The aging U.S. power grid is about to get a jolt
Dynamic ratings and “grid-enhancing technologies”
- Main focus: utilities are adding sensors and controls to squeeze more capacity from existing lines (dynamic line rating, automatic power re-routing).
- Cooling from wind allows higher safe currents; lack of monitoring forces conservative, worst‑case limits.
- Several commenters see this as a necessary but temporary “buy time” measure, not a substitute for major upgrades.
Transmission expansion vs quick fixes
- Strong view that the real constraint is underbuilt high‑voltage transmission (e.g., lack of 500–765 kV lines in many regions).
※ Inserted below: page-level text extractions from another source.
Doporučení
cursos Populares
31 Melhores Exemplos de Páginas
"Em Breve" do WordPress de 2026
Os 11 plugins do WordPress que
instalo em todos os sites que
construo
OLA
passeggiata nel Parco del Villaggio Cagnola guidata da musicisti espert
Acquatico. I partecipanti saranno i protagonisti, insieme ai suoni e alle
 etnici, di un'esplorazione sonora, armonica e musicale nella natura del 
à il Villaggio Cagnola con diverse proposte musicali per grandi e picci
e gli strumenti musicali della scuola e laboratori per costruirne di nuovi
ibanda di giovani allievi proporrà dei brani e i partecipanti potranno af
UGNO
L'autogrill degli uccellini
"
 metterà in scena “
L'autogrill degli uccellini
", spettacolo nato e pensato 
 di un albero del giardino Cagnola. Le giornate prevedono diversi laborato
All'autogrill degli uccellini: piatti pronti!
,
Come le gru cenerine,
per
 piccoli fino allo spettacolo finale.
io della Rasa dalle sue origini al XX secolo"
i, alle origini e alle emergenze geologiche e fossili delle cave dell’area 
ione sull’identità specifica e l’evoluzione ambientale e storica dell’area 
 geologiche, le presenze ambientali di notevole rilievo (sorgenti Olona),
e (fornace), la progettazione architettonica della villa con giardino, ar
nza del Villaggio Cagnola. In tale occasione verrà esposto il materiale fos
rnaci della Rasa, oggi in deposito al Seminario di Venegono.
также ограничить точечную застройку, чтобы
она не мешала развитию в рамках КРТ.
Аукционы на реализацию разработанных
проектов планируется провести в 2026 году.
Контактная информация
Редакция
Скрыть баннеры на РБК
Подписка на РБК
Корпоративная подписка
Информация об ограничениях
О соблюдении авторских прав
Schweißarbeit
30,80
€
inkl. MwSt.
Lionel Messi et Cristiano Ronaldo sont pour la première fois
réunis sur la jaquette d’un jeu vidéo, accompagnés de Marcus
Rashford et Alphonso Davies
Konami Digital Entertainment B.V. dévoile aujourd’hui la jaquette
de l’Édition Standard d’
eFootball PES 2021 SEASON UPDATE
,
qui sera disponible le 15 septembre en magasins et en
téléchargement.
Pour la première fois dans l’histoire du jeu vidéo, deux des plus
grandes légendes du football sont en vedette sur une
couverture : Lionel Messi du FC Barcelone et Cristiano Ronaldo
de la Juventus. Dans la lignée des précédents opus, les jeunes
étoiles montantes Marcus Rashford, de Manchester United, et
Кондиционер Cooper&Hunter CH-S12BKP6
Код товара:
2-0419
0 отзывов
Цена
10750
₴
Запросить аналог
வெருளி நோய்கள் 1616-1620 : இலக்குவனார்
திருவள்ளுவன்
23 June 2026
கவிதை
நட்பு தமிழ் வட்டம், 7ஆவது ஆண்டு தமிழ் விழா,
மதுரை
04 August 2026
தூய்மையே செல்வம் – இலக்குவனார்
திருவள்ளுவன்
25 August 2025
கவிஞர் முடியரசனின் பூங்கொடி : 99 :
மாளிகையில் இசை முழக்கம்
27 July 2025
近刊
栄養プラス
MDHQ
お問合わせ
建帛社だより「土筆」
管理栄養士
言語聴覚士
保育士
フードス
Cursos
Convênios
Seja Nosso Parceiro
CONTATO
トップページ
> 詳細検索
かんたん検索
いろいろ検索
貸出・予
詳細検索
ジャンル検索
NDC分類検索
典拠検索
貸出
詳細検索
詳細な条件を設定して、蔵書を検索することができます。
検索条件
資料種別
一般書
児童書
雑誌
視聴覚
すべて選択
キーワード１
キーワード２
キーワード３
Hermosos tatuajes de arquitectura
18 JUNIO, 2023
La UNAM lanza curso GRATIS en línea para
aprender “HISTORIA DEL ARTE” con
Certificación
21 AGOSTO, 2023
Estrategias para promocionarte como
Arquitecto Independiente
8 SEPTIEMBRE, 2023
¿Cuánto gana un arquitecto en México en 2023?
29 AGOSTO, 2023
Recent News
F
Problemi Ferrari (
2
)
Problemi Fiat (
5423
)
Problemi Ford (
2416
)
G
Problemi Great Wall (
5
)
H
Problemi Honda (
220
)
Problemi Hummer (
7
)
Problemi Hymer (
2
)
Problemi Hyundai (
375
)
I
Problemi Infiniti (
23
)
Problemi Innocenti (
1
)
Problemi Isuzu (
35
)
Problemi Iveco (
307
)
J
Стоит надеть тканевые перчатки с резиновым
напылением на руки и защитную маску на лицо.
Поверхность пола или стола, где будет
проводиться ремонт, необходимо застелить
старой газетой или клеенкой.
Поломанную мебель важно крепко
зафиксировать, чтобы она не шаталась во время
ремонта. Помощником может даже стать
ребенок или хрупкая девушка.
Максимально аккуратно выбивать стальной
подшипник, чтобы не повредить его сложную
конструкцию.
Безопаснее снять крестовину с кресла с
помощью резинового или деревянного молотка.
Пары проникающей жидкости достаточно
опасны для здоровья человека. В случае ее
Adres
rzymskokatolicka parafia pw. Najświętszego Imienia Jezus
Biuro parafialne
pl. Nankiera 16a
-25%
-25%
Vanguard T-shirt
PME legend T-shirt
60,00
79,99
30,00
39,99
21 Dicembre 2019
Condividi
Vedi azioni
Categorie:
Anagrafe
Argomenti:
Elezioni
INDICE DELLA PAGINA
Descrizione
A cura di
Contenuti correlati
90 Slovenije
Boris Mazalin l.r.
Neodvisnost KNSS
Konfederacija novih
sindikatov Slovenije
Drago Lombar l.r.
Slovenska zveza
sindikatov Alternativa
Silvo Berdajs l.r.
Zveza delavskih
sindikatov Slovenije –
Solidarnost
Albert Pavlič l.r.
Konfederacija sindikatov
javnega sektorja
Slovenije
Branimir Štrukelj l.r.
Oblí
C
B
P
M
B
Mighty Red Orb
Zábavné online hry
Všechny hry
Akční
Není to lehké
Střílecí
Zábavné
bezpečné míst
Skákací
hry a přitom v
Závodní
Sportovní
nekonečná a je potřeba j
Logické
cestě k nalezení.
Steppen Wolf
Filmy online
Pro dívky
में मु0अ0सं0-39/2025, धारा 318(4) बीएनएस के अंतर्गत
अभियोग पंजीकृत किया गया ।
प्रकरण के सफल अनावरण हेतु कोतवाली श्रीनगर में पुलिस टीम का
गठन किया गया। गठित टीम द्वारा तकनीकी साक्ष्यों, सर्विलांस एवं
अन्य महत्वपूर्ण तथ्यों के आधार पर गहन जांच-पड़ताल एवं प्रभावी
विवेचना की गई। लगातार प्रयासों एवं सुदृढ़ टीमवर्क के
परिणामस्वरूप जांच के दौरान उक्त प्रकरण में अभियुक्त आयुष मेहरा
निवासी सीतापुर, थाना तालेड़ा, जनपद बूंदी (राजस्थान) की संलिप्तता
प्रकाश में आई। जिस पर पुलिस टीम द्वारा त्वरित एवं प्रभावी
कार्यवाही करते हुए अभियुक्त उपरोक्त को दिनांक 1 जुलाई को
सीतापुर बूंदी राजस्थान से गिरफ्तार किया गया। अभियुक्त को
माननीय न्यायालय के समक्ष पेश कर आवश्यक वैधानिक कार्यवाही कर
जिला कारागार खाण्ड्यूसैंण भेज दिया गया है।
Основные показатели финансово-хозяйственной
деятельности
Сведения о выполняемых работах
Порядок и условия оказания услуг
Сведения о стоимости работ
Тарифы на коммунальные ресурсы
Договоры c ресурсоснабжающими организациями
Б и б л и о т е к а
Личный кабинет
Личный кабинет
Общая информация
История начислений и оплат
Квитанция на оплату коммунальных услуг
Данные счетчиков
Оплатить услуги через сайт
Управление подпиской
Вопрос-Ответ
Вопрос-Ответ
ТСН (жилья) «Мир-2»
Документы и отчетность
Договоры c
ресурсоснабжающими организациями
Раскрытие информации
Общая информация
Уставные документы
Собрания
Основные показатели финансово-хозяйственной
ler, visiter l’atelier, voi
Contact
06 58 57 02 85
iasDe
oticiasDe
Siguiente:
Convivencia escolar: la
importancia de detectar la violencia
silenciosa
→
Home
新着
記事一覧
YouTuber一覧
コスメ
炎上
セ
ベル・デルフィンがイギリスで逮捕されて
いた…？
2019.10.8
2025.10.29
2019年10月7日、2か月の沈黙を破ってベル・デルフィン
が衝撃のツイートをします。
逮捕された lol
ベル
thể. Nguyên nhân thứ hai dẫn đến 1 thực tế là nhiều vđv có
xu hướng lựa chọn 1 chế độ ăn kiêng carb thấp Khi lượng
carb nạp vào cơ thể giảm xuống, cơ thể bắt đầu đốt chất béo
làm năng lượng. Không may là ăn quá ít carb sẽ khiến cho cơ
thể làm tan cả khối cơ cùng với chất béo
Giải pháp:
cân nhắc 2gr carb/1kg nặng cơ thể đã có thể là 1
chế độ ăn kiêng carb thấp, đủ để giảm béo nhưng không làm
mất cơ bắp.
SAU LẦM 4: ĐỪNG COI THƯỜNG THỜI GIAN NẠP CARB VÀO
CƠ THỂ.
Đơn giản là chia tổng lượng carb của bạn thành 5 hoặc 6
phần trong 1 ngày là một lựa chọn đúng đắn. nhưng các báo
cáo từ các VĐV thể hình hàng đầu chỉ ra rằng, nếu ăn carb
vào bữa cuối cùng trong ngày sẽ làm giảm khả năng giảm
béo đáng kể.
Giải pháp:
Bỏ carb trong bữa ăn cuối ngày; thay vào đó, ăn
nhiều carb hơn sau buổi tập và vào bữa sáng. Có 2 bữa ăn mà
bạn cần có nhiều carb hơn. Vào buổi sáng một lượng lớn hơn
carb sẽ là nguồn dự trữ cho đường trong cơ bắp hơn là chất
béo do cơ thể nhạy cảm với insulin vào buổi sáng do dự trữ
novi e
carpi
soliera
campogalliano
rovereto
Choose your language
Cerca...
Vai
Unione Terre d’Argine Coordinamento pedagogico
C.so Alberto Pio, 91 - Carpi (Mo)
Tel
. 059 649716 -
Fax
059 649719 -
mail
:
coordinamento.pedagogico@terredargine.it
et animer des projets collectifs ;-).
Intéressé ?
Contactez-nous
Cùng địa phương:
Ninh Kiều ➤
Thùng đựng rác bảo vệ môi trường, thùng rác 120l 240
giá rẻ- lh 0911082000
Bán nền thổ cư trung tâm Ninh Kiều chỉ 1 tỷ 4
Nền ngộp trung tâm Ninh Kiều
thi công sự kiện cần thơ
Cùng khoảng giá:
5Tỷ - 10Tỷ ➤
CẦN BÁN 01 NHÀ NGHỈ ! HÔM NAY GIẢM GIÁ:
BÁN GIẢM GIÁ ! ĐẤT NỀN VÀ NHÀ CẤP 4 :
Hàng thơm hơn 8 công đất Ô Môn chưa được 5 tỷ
- Reconductoring existing corridors with modern, higher‑capacity conductors is highlighted as a big win, often easier than new lines.
- Others note permitting, not raw engineering, is the main bottleneck; new lines “are not being built fast enough.”
HVDC, voltages, and design tradeoffs
- Comparisons to China’s UHVDC build‑out; some argue centralized planning lets China overbuild in ways market‑driven systems won’t.
- Explanations of when HVDC makes sense: long distances, underwater/underground cables, or interconnecting unsynchronized grids.
- Debate on repurposing AC corridors for HVDC: technically possible but requires expensive converter stations and serves different roles.
EVs, demand response, and storage
- Discussion of shifting EV charging to windy/cheap periods via smart chargers, hourly pricing, and automated scheduling.
- Concerns: users still need guaranteed charge; solutions proposed include predictive charging with “bag of goals” and strong penalties for ending up empty.
- V2G seen as promising but largely unavailable in practice today.
- Some argue widespread home batteries/EVs could buffer the grid; others warn about long heat/cold waves overwhelming storage.
Policy, economics, and NIMBY
- Multiple comments stress that grid planning must be done a decade ahead; “cheap fixes” can’t replace long‑term investment.
- NIMBY resistance and landowner veto power are seen as major blockers to profitable long‑distance lines.
- US infrastructure bill is cited as funding many grid and other projects, but there’s skepticism about value for money and government execution.
Resilience and risks
- Brief concern about geomagnetic storms (Carrington‑type events); modern protective relays can help if configured correctly.
- Some note overall US peak loads are relatively flat so far, but electrification (EVs, heating, data centers) will eventually force real capacity increases.